Perhaps the key unstated lesson in this book about one man building a $2.3-billion company from scratch in a foreign country and mounting up the achievements that Wang has been attributed is as follows: Don't let anyone or anything get to you. Don't let outside forces penetrate your own, and if they do, don't acknowledge it, even within yourself.

Wang Labs went on to introduce the Linasac phototypesetter; one of the first scientific and engineering logarithmic calculators called the LOCI; and a host of other calculators and computers, including the notable Wang word processing system. The driving force behind these inventions was Wang himself, though Wang is careful to give credit where credit is due. Wang succeeds in describing the technicalities of these inventions so that they are understandable to the general reader. Attached to each major shift or development in the company's history, Wang provides, in a somewhat paternalistic manner, an instructive lesson that he learned.

More than setting out the secrets and truths behind the building of his company, Wang's motivation for writing this book seems to be to bolster the morale of his 30,000 remaining employees. His "lessons" are to spur the company to thrive again.

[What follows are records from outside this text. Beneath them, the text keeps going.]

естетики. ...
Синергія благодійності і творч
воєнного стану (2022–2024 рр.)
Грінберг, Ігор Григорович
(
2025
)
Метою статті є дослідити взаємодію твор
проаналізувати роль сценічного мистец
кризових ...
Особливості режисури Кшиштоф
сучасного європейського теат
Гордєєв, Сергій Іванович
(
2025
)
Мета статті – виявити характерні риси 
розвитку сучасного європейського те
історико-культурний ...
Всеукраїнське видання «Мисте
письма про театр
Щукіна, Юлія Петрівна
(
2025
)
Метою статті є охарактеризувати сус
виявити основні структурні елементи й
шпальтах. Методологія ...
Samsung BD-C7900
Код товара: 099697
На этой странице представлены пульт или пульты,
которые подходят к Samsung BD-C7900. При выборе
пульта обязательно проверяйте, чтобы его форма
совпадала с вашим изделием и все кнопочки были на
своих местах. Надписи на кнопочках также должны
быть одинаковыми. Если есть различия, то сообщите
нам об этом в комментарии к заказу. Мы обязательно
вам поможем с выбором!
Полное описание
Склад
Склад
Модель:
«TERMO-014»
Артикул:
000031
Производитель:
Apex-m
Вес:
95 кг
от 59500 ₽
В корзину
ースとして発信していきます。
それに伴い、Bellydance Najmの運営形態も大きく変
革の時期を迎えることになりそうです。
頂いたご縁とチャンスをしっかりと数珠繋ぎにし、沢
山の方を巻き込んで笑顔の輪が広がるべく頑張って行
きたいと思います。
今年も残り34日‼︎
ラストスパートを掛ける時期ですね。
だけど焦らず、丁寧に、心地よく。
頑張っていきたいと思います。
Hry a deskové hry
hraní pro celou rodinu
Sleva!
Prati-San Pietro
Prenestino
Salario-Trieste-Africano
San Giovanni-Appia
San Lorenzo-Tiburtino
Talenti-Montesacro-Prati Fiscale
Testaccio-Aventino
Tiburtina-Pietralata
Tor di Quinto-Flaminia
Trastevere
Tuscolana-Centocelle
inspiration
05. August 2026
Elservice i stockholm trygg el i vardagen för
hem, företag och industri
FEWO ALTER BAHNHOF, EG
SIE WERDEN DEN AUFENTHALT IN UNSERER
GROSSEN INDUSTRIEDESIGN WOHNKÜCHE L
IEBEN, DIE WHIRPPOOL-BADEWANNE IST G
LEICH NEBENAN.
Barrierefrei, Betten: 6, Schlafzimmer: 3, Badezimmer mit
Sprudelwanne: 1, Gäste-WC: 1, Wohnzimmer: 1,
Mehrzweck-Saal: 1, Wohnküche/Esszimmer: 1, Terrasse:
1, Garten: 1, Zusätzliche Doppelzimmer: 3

At times, the book almost reads like a corporate history, lacking the critical depth, reflection, and insight that one might hope to find from one of the greatest innovators and businessmen of this century. This is in evidence as Wang discusses the troubled recent history of the company. He glosses over the critical period from 1976 to 1985 when the company suffered internally, key product introductions were delayed and Wang lost ground to IBM, Data General, and DEC in the office automation market.

He looks at the present state of the company in light of the past. "There have been stresses associated with the great growth spurt of the last eight years, but certainly none as threatening as those I faced in the early days of the company. The reason the company has been able to withstand the stresses of its evolution into a major industrial enterprise is that the spirit, or culture, of the company has not changed." This book is clearly Wang's attempt to rekindle the lost "spirit" of the company and help it withstand the stresses that seemingly mount everyday.